I'm not entirely sure what "small market" means these days, but I know it's bad. In fact, I'd go so far as to suggest that it's replaced "thug" as the NBA's most loaded bit of language. "Small market" is also easily among the most vague phrases in sports. When first we said it, did it refer to actual market size (population? television stations?), a team's national notoriety, or a general mediocrity that makes us turn away in disgust?
If only things were still so simple. By now, it's a euphemism, a put-down, and a cipher for pretty much anything negative about a team that's not L.A. or the Knicks.
Bad, broke teams with no fanbase present a slew of practical concerns. However, the small market stigma has taken on a life of its own. Teams and players find themselves dealing with the perception that they are somehow inferior, or invisible, before being given the chance to prove otherwise. To make matters worse, top prospects routinely end up with teams that, for all intents and purposes, might as well not exist for a broad swath of fans. Here's a good rule of thumb: When a star is born, don't steal his diapers. Thankfully, these days may be coming to an end.
There's no better example of the "small market"-itis -- and its eventual ouster -- than Kevin Durant. When the Sonics relocated, it was just assumed that the former UT phenom had dropped off the edge of the basketball earth. Oklahoma City sounded like oblivion; therefore, Durant was written about as a man drifting off in space, bound to switch cities at the first opportunity, and just generally being wasted. All because OKC fit the nebulous description of "small market."
Meanwhile, after Scott Brooks took over in the fall of 2008, it didn't take long for Durant to spread his wings and prosper. The Thunder's young core began generating buzz among NBA cognoscenti, and Sam Presti earned chin-stroking acclaim as a man with a vision.
While this year marked Durant's first All-Star appearance, he easily deserved it in 2009. Blame it on the bias against small markets, and the players cursed to wander their shores. Gilbert Arenas got snubbed in 2006 because he's a weird dude whose role on the court lends itself to derision. Durant, quite possibly the best player in the NBA not named Bron or Kobe, was a victim of ignorance. Voters, and coaches, either hadn't been watching him, or just assumed that anyone putting up numbers in the middle of nowhere was a mirage.
Luckily, Durant's fight for recognition seems to have shamed some fans (and coaches) into taking small-market players seriously. Actually, let's back that one up: Certainly, no one employed by an NBA team, and blessed with any small fraction of human intelligence, could have watched Durant and not seen he was gifted. But still, he could be docked, if not dismissed, for not playing real basketball.
That's how we end up with 13 Celtics on the All-Star roster every season. It's a tautology: Teams are only playing real basketball if people pay attention, and people only pay attention if we're told a team's playing real basketball.
This season's rookie class has seen two players benefit from Durant's struggles for recognition-and ultimate vindication.
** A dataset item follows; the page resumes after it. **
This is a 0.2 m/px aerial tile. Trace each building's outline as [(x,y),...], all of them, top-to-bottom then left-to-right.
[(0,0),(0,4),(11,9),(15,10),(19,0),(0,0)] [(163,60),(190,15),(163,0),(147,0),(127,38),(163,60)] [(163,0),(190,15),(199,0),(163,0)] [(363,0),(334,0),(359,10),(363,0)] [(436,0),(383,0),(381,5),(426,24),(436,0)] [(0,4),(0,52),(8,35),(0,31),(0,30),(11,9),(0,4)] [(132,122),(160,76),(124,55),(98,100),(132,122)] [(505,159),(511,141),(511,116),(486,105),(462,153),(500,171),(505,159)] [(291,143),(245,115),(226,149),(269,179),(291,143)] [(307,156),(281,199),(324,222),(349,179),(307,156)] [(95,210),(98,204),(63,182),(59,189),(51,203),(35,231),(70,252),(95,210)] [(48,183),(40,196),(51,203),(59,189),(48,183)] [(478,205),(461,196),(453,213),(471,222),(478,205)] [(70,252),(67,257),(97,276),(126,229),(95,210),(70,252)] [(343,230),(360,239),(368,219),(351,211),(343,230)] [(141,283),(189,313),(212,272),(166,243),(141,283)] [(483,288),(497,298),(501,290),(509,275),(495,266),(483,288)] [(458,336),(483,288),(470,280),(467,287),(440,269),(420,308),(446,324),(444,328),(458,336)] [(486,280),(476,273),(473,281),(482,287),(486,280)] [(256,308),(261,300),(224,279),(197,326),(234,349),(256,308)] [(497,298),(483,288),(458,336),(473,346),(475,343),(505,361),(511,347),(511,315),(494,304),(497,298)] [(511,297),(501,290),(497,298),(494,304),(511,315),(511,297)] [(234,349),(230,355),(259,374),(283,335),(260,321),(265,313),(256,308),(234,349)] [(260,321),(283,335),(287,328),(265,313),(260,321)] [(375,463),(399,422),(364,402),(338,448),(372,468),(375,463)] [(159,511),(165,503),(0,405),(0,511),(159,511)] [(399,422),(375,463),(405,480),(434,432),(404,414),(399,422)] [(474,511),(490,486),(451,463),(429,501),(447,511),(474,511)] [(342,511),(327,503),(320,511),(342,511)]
When Tyreke Evans and Brandon Jennings were picked by Sacramento and Milwaukee, respectively, we were expecting them to toil in obscurity. What's more, while Durant was an instant legend in the NCAA, Evans and Jennings didn't wield nearly that level of celebrity. Except at various points this season, each of these two rookies has been one of the biggest stories in the NBA: Jennings for his torrid start, and Evans as a game-changing force at age 20.
Stephen Curry came into the league riding such a wave of hype and universal glad tidings, you might think he'd have been hurt by people actually paying attention. Especially when the first half of the season was patchy, and the ceaseless announcer praise became harder and harder to justify.
Yet as Curry's come into his own, and proven to be much more than Dell's son, there has been a shift in the way he's discussed. Curry isn't a pure shooter with an off-the-charts basketball IQ and shaky game-manager's approach to the point guard position. Instead, he's a shifty scorer who attacks the basket and can handle in traffic. Plus more and more, he's finding ways to be just as aggressive running the offense.
Don't think for a second, though, that any of this yammering changes 2010. When it comes time to choose a destination, most of the players up for free agency will be looking to land in glamor spots. Durant has dropped hints that he'll have no problem signing an extension with the Thunder, and if Evans is the franchise player on a young, rising team, that move doesn't seem so far-fetched, either.
But Dwayne Wade, Chris Bosh, or Amar'e Stoudemire? Let's just say that superstars looking for a new home aren't about to eye lesser teams if they can avoid it. Old prejudices
And then there's LeBron James who, if you want to get technical about it, beat everyone to the punch on this one. James put his Cleveland on the map, raised its profile around globe; he's not just bigger than Cleveland, he's past markets themselves. Yet there's no reason to believe he'd be willing to do this for any city other than his hometown.
Similarly, you've got to figure that Durant and Evans don't embrace all small markets, just their own. Because after all, if you don't have anyone else to call small, how can you ever convince yourself that you're big?